Copy everything from the start of the entries down to the line that contains "the uncertainty currently", keeping each line unchanged.
----
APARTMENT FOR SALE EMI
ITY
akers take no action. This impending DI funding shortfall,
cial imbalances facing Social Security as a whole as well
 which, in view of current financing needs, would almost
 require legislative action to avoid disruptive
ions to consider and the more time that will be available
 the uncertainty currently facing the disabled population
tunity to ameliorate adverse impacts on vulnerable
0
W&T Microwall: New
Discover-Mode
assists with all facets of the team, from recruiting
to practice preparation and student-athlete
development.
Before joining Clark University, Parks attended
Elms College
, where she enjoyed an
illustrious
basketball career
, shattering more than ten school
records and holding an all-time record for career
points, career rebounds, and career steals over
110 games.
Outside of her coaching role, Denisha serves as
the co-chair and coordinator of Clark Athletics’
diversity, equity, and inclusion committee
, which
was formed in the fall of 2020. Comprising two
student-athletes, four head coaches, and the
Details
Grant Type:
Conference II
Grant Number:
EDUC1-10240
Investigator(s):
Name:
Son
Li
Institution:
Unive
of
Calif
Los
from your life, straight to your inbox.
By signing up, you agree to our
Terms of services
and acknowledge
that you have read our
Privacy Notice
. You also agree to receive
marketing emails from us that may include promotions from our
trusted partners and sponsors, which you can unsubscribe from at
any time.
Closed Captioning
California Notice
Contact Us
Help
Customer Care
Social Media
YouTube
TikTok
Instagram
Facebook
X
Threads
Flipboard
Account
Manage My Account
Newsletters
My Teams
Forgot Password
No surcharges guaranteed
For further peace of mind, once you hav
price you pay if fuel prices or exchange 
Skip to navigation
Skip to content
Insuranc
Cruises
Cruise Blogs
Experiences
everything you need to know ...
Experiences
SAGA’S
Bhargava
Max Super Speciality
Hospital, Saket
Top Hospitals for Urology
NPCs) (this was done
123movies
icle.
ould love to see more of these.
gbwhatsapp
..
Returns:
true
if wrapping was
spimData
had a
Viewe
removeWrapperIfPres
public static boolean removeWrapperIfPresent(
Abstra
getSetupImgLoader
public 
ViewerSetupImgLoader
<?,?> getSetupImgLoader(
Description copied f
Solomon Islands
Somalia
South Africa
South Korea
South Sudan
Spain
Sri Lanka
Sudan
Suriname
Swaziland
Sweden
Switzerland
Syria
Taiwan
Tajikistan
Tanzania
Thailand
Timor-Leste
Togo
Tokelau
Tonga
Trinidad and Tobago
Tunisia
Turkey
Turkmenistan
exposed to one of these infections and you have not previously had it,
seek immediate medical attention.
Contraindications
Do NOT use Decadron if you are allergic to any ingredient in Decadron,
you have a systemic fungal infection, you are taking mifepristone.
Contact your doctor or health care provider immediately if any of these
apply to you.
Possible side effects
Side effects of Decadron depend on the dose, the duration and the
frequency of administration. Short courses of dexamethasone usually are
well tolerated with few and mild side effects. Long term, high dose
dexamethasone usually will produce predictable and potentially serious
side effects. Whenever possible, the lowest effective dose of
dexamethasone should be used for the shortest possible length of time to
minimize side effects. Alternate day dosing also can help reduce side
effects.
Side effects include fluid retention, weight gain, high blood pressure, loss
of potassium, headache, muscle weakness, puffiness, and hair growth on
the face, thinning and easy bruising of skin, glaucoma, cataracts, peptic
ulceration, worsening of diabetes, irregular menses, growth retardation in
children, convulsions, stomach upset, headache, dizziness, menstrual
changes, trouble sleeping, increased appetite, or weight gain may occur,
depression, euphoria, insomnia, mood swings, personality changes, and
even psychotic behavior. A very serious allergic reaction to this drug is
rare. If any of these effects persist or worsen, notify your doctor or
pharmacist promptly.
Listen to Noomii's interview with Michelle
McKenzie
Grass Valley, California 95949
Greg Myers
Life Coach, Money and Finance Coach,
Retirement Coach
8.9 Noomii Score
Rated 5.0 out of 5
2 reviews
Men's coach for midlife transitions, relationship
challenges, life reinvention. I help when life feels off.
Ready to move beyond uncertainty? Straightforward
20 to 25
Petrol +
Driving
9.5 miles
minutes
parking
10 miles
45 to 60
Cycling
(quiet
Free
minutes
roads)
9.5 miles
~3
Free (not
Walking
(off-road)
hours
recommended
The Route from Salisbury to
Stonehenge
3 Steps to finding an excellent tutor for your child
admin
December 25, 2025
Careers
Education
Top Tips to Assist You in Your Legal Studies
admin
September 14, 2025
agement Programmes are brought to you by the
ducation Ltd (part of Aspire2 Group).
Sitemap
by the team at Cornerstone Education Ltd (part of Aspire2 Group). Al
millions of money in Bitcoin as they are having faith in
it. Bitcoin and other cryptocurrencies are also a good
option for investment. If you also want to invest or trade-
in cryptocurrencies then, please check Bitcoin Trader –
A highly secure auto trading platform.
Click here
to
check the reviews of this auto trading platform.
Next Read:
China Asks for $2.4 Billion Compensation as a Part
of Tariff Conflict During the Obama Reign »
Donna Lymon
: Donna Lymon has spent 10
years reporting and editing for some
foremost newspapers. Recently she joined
----
→ **Result**
APARTMENT FOR SALE EMI
ITY
akers take no action. This impending DI funding shortfall,
cial imbalances facing Social Security as a whole as well
 which, in view of current financing needs, would almost
 require legislative action to avoid disruptive
ions to consider and the more time that will be available
 the uncertainty currently facing the disabled population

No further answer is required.